Doğu’nun ruhunu ve Batı’nın dinamizmini resimlerine taşıyan prenses ressam: Fahrünnisa Zeid
Dünyaca ünlü ressam Fahrünnisa Zeid, ölümünün 32. yılında anılıyor.
Uluslararası sanat camiasında Fahrünnissa Zeid, Fahr El Nisa Zeid, Fahrunnisa Zeid, Fahrelnissa Zeid ve Fahrelnisa Zeid isimleriyle tanınan sanatçı, 1901 yılında İstanbul Büyükada’da Giritli İsmet Sare Hanım ve Şakir Paşa’nın kızı olarak dünyaya geldi.

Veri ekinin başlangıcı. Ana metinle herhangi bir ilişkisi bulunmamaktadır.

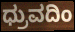
ಧ್ರುವದಿಂ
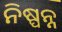
ନିଷ୍ପନ୍ନ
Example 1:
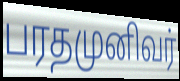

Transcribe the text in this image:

பரதமுனிவர்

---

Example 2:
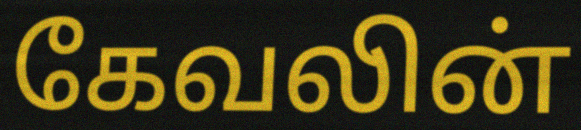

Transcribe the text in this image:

கேவலின்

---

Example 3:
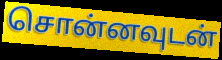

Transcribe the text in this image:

சொன்னவுடன்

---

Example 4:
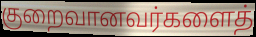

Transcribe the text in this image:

குறைவானவர்களைத்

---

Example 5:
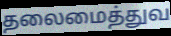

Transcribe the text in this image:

தலைமைத்துவ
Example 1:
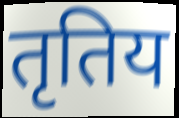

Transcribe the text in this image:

तृतिय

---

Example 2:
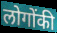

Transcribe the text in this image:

लोगोंकी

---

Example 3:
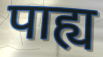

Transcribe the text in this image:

पाह्य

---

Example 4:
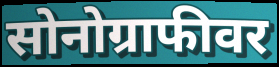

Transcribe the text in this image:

सोनोग्राफीवर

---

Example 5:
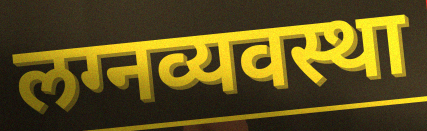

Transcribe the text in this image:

लग्नव्यवस्था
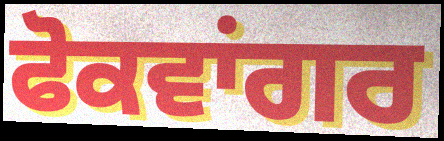
ਫੋਕਵਾਂਗਰ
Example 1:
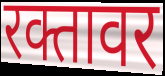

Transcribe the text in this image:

रक्तावर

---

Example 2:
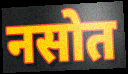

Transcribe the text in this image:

नसोत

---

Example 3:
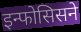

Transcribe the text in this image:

इन्फोसिसने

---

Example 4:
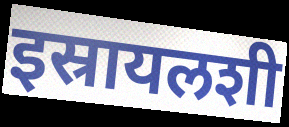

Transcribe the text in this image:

इस्रायलशी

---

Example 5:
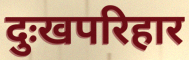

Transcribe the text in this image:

दुःखपरिहार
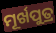
ମୂର୍ଖପୁତ୍ର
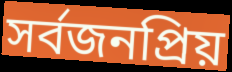
সর্বজনপ্রিয়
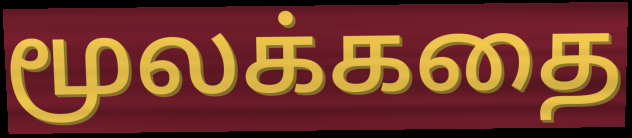
மூலக்கதை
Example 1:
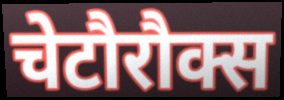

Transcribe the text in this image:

चेटौरौक्स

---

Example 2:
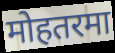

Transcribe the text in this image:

मोहतरमा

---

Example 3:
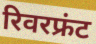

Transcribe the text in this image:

रिवरफ्रंट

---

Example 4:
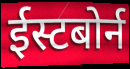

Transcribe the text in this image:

ईस्टबोर्न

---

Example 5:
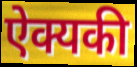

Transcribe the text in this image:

ऐक्यकी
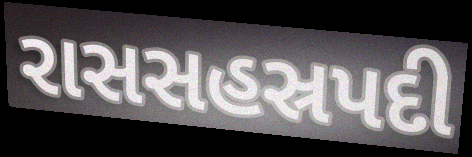
રાસસહસ્રપદી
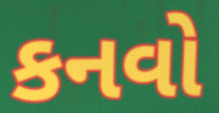
કનવો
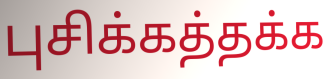
புசிக்கத்தக்க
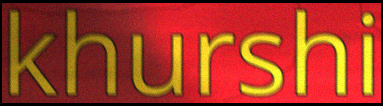
khurshi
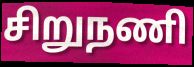
சிறுநணி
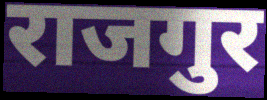
राजगुर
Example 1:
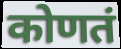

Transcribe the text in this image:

कोणतं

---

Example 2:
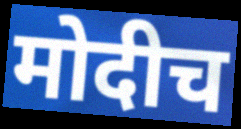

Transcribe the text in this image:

मोदीच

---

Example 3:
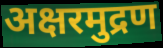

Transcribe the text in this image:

अक्षरमुद्रण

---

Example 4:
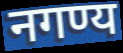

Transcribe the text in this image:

नगण्य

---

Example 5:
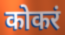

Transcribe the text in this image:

कोकरं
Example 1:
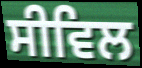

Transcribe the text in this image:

ਸੀਵਿਲ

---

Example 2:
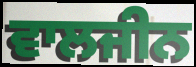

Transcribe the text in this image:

ਵਾਲਜੀਨ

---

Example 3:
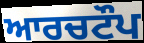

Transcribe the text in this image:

ਆਰਚਟੌਪ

Halikarnas Balıkçısı olarak bilinen sanatçı, yazar Cevat Şakir Kabaağaçlı ve ressam Aliye Berger’in kardeşi, ressam Nejad Melih İhtilal ile tiyatro sanatçısı ve yazar Sevimli Devrim’in annesi, seramik sanatçısı Füreya Koral’ın halasıdır.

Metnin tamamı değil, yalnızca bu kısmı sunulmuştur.